Activity> Your response should be a copy of each line in the listing below that includes the word "zero".

Material for this exercise>

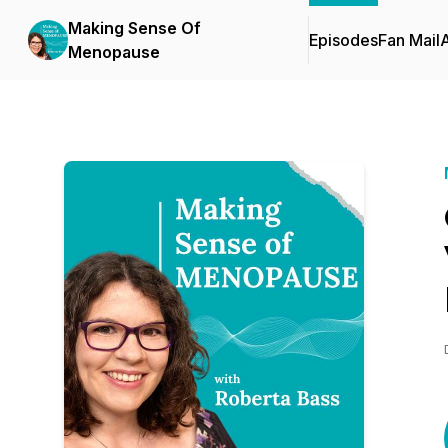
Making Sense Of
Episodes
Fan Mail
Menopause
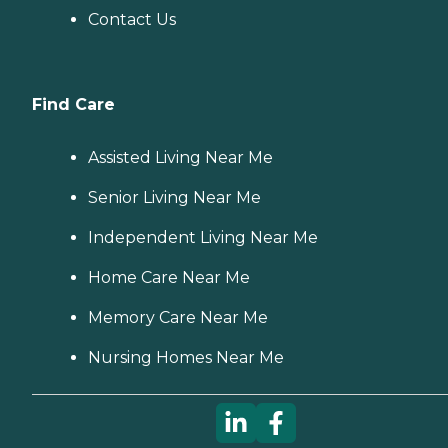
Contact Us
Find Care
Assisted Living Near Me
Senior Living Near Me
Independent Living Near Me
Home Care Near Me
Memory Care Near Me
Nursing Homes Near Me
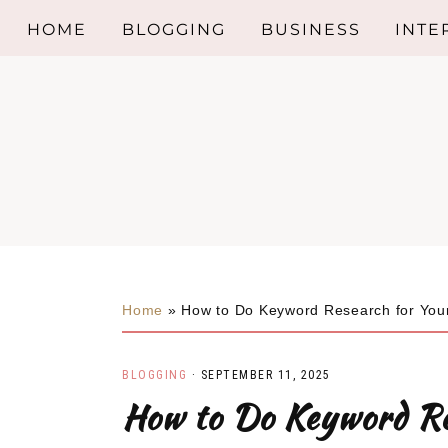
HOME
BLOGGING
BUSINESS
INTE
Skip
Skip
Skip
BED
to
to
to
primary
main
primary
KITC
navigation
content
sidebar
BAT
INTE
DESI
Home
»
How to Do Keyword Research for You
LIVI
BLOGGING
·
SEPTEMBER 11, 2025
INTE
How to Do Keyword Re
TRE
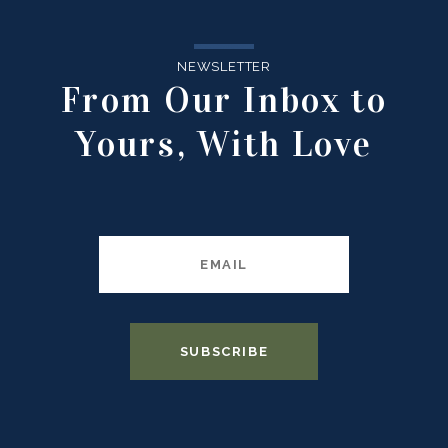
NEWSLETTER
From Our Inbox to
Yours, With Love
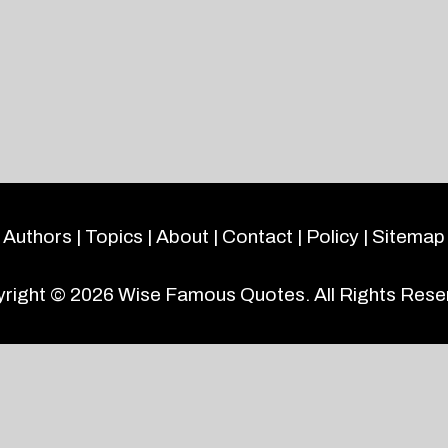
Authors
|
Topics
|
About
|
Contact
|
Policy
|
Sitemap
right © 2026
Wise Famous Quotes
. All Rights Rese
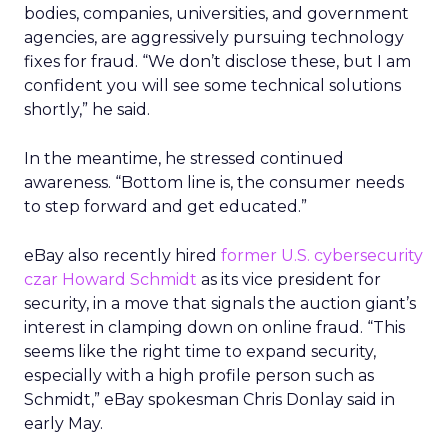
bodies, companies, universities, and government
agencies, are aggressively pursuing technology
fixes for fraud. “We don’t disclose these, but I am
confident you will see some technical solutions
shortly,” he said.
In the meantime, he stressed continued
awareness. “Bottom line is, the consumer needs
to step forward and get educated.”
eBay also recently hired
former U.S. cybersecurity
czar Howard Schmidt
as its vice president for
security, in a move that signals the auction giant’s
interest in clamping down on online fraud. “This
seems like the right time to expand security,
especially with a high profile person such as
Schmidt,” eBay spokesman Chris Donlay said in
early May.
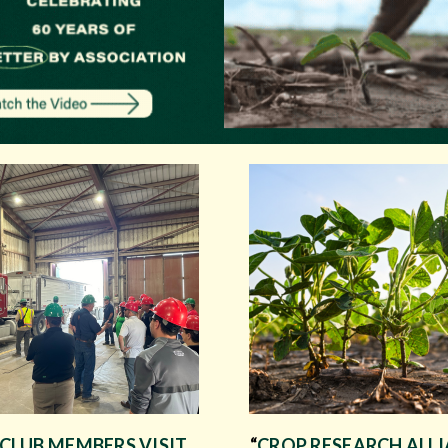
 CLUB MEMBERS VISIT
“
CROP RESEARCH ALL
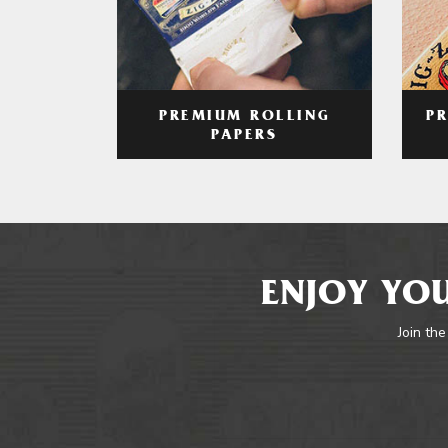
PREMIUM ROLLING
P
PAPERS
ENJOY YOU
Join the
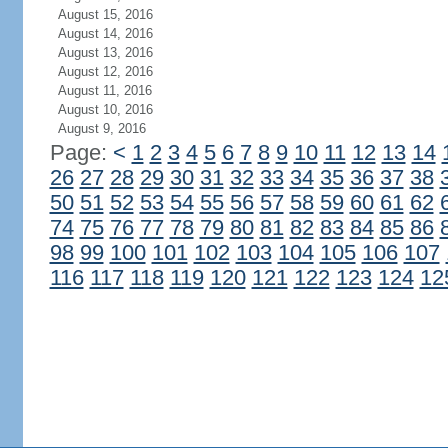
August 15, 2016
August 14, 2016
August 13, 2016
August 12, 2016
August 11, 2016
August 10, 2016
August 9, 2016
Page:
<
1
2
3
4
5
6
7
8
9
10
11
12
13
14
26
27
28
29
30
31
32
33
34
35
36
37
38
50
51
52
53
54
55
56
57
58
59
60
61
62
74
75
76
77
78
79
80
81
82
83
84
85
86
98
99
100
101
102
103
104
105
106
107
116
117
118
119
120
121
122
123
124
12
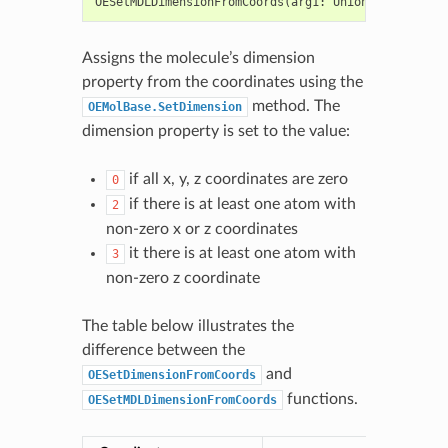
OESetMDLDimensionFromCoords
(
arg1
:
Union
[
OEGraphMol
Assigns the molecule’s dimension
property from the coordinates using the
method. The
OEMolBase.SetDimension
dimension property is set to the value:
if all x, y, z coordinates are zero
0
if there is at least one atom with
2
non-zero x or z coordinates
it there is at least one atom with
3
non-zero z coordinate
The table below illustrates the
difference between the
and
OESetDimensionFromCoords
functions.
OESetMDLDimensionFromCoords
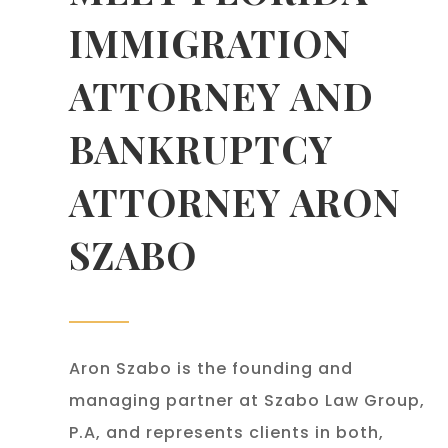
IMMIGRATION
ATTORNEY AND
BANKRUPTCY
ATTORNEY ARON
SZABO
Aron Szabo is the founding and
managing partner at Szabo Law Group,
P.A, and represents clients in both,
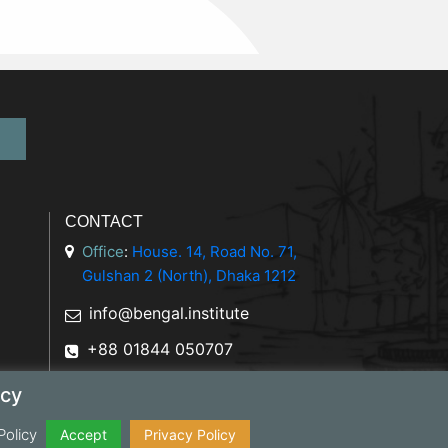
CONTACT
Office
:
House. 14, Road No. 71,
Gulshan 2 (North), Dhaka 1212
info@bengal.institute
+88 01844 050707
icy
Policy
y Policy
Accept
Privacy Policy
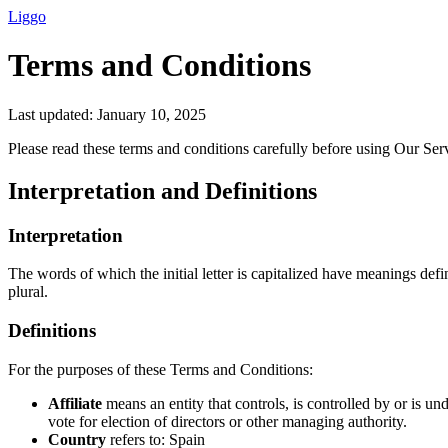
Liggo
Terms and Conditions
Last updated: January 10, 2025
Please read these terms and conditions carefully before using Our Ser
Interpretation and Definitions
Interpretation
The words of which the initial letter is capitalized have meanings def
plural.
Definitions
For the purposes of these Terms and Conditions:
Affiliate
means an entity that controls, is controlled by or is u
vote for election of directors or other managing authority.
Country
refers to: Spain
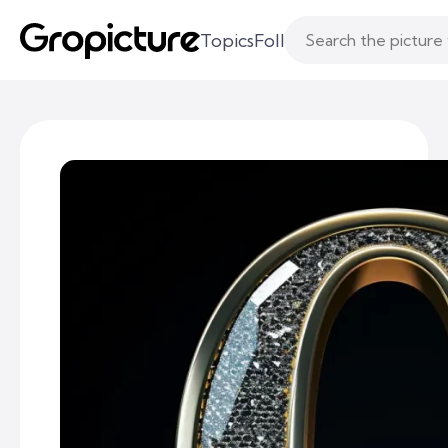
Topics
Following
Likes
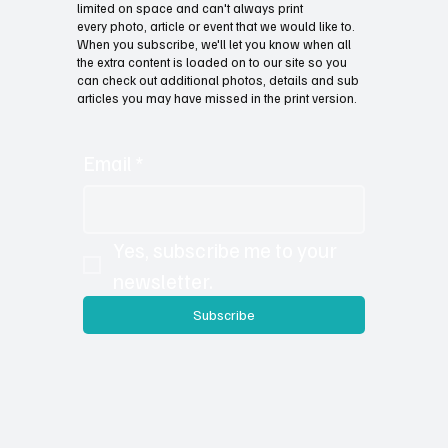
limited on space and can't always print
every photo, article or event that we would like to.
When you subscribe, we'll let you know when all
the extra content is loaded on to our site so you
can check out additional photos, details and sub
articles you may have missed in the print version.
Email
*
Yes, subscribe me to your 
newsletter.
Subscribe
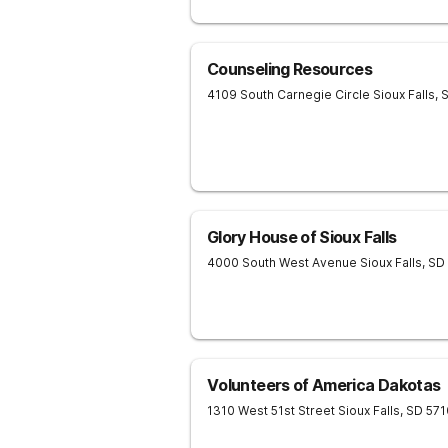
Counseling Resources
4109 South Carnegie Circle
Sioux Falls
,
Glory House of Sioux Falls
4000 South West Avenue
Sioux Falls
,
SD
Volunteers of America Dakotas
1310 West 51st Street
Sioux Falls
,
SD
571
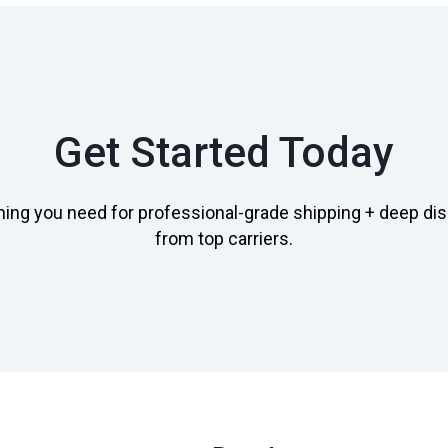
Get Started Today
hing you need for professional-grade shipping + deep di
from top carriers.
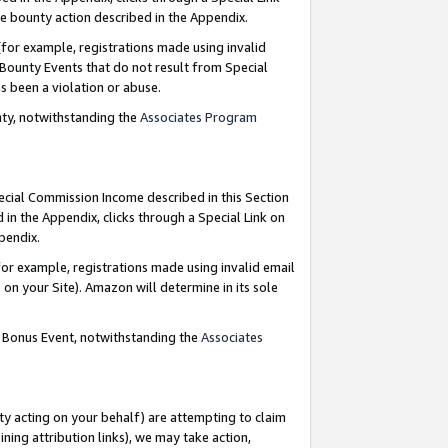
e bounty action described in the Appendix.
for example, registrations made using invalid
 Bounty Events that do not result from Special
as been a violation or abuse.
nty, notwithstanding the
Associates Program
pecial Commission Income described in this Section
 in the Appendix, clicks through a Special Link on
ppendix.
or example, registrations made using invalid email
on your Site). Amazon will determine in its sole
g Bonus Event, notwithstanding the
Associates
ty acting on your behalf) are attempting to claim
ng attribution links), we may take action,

Expected answer>
if all x, y, z coordinates are zero
non-zero x or z coordinates
non-zero z coordinate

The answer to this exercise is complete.